_What the exercise asks_
Each line below that includes the word "layout" adds one to the count; give that count and nothing else.

_Record set_
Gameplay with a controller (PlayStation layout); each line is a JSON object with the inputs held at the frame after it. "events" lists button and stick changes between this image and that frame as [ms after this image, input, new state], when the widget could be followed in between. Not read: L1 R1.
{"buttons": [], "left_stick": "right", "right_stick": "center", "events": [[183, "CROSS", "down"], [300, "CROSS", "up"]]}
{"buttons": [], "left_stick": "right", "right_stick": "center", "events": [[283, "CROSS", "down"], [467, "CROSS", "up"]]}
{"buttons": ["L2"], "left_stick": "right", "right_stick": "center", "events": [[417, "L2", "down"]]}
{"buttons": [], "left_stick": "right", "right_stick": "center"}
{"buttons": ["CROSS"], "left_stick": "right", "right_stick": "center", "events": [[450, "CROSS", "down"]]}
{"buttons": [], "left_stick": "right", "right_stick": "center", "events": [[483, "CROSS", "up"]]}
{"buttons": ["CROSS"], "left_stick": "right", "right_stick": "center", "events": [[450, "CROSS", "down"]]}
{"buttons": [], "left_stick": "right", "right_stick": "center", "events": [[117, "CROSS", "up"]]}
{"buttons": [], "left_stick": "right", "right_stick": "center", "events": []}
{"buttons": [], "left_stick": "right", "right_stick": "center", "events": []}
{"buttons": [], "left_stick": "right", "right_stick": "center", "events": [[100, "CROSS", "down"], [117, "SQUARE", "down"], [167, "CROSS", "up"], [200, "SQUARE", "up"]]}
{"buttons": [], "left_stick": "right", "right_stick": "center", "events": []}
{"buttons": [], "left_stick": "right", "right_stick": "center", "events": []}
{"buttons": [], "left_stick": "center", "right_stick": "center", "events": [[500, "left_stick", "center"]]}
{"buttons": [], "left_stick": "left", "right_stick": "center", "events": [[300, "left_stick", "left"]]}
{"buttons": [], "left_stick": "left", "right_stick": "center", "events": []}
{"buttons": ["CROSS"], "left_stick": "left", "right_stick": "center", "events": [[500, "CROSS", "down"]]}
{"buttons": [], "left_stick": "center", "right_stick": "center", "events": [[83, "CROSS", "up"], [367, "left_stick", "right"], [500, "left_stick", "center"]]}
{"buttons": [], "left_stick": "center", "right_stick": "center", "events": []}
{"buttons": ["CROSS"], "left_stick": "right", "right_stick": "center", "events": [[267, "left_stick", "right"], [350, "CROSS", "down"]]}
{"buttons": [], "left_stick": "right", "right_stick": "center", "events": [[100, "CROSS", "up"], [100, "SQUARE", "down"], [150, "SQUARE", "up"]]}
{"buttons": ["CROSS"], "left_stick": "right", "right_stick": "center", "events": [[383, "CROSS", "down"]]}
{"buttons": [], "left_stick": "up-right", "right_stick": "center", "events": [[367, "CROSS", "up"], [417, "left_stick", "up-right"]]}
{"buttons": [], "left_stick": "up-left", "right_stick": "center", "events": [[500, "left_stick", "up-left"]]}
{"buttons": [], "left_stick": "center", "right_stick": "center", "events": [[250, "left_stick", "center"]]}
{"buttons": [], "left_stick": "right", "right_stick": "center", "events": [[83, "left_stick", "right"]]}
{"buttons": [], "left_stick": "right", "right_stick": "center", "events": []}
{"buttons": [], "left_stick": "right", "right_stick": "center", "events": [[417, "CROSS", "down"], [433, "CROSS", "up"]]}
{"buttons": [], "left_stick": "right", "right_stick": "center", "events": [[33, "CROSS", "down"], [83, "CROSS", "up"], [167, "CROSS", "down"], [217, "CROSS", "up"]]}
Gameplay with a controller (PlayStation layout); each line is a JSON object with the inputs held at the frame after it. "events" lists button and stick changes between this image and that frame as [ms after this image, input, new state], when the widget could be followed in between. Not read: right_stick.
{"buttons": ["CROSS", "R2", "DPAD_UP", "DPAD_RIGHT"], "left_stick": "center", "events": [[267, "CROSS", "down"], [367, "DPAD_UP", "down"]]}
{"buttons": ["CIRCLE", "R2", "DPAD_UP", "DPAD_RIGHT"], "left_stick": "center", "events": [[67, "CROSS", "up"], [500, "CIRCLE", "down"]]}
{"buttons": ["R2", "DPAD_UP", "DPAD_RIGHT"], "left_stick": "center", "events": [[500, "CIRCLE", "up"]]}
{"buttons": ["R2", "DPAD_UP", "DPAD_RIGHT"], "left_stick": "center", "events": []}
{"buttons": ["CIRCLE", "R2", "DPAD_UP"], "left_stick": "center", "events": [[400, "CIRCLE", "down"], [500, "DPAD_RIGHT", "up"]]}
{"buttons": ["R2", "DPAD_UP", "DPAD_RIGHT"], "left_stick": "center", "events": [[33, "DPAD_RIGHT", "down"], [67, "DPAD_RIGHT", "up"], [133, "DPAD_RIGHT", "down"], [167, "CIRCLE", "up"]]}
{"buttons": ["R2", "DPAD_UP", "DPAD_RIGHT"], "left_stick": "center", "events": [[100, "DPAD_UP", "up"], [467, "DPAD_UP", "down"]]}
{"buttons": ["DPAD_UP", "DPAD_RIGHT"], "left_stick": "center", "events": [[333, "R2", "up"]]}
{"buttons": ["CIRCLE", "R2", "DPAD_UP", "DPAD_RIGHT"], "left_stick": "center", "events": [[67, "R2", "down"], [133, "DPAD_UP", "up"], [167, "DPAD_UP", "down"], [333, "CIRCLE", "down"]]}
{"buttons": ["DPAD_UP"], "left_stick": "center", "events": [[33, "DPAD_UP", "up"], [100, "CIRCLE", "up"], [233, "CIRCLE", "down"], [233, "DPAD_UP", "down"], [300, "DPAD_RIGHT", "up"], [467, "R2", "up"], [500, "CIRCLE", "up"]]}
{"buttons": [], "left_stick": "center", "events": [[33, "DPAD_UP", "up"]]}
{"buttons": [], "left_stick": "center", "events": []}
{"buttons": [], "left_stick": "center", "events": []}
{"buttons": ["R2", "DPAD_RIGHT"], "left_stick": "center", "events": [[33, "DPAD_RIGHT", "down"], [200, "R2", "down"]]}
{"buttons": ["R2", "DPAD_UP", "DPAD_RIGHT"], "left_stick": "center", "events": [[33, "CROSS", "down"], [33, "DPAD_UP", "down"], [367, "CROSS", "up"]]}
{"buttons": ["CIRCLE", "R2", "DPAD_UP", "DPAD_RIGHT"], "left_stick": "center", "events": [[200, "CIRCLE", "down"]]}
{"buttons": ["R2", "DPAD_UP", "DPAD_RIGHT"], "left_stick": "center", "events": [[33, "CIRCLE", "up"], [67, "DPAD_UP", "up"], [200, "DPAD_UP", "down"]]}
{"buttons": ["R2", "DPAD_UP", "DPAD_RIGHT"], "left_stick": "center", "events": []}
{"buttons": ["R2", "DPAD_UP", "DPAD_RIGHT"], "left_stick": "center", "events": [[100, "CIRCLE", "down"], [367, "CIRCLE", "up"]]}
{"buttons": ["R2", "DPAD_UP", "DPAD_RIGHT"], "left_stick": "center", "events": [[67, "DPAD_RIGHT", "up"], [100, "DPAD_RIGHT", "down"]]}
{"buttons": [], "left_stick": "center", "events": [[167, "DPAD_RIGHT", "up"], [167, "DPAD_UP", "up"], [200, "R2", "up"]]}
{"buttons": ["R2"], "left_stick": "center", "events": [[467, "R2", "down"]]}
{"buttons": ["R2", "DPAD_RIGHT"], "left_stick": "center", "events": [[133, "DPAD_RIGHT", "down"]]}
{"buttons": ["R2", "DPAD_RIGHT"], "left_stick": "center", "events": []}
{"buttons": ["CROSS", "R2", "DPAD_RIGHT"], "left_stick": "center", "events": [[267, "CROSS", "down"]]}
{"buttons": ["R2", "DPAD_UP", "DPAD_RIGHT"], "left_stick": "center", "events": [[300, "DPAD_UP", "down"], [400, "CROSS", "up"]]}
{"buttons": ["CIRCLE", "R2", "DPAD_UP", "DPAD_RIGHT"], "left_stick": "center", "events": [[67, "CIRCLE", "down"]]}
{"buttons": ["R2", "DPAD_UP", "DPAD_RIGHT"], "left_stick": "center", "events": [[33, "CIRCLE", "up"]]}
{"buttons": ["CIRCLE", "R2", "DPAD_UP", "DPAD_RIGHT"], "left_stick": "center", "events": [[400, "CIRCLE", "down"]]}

_Output_
2